13. Teach Less = No Exam Review for this Unit
Learn More = A trend with today’s students in both high school and university is to share notes on sites such as Scribbles, started by a student at my school.
Instead of each student feeling it necessary to seek out such group notes individually, the whole class is actively seeking and sharing explanations and multi-media connections of 40 students (as I did this with two classes at the same time). The text is not only the ultimate note-sharing collaboration amongst peers, but it includes all of your comments and suggestions made during the chapter. Students can scroll through the entire online book, focusing on passages or chapters that they need clarification on and watch my posted flipped videos, which pop up in each chapter for further clarification. In the old days (2012), it would be like asking every student in both classes to photocopy their notes and their highlights in the book to practice for the exam.
14. Teach Less = No hand-outs to give out. No book to order or to forget in their locker.

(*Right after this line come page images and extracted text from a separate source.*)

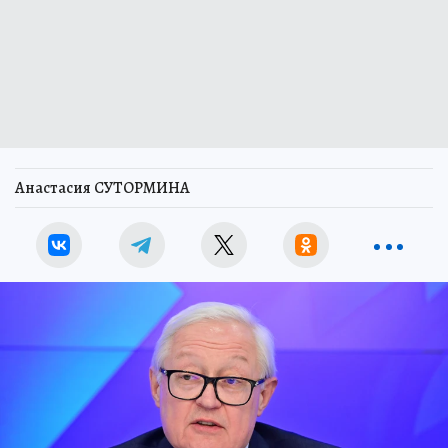
средств агрессору при посягательстве ее
территориальную целостность. Об этом на
полях ПМЭФ предупредил замглавы МИД РФ
Сергей Рябков
, отвечая на вопрос о ядерной
доктрине РФ.
«Наверное, сигнал от этих документов
сводится к тому, что посягательство на Россию,
на ее территориальную целостность со
стороны агрессоров, в том числе тех, кто
возможно и не обладает таким оружием, при
наихудших сценариях может привести к тому,
что мы ответим с использованием данных
средств», - отметил дипломат.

Learn More = Students can easily access the guidelines at any time they want. No more, “I couldn’t do it this weekend because I forget the assignment or my book at school.”

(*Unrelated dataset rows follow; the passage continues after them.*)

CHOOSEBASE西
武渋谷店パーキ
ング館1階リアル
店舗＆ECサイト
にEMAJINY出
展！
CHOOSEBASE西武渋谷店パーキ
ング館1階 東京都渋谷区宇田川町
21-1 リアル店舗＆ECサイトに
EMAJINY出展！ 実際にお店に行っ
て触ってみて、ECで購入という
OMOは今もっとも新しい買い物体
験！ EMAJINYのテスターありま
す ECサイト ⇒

15. Teach Less = No chasing kids to hand in an assignment: It’s all right there, integrated into the digital annotation. I broke the assessment into several parts (See my Lesson on the site under Mr.Cohen’s Lesson for Siddhartha), but for the final assessment, it was to do what I termed, a “Multi-Media Quotation Analysis.” Simply put, analyze a passage based on a basic structure and example I posted for them and then attach a relevant, interesting, creative media link that reflects or multi-dimensionalizes the analysis of the quotation. If they haven’t handed it in, I don’t have to worry that I may have misplaced it at Starbucks or whether they are lying about handing it in or not.
16. Teach Less = No brain power wasted trying to figure out who is actually learning each class.

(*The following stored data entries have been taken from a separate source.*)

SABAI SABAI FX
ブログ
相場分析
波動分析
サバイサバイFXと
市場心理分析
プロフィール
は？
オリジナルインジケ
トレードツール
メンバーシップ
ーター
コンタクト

Learn More = Each night, you will see clearly if the student who sits at the back of the class actually has read the chapter and inquired about parts he or she doesn’t understand. If the student is silent or writes surface level responses, then you can take immediate actions to encourage them through feedback on the site or in the next day’s class or, during the follow-up class, pair them with a student who has been contributing in a meaningful way. This is a great opportunity to pair students who usually sit at opposite ends of the room and don’t talk yet may have good collaborative synergy.
17. Teach Less = No more scrambling or ad-libbing on parent-teacher night.
Learn More = The PARENTS will LEARN MORE about how their child learns best in a way they have never experienced before when meeting with a teacher. How? Pull up Rap Genius on a computer screen or your laptop or iPad. Show them how many points their son or daughter has accumulated. Explain what this means. Then show them a few examples of their specific contributions, framing one in a positive light and one that needs improvement.
18. Teach Less = Feel the pride knowing that by teaching a unit in this way, you are applying the most leading-edge style of pedagogy that educational visionaries like Ken Robinson, the most watched TED TALK on YouTube, and Sugata Mitra, the founder of the award-winning and globally renowned concept of Self-Organized-Learning-Environments (SOLE) in his “School in the Cloud” digital classroom. You’re also implementing what the top education systems in the world like Singapore and Finland and top charter schools in the United States have adapted in project-based learning, the flipped classroom model popularized by the Khan Academy and the practical application of the kind of skills essential for the 21st century.
With all the white noise in the world of educational blogs and apps, I’m honored you read the whole post.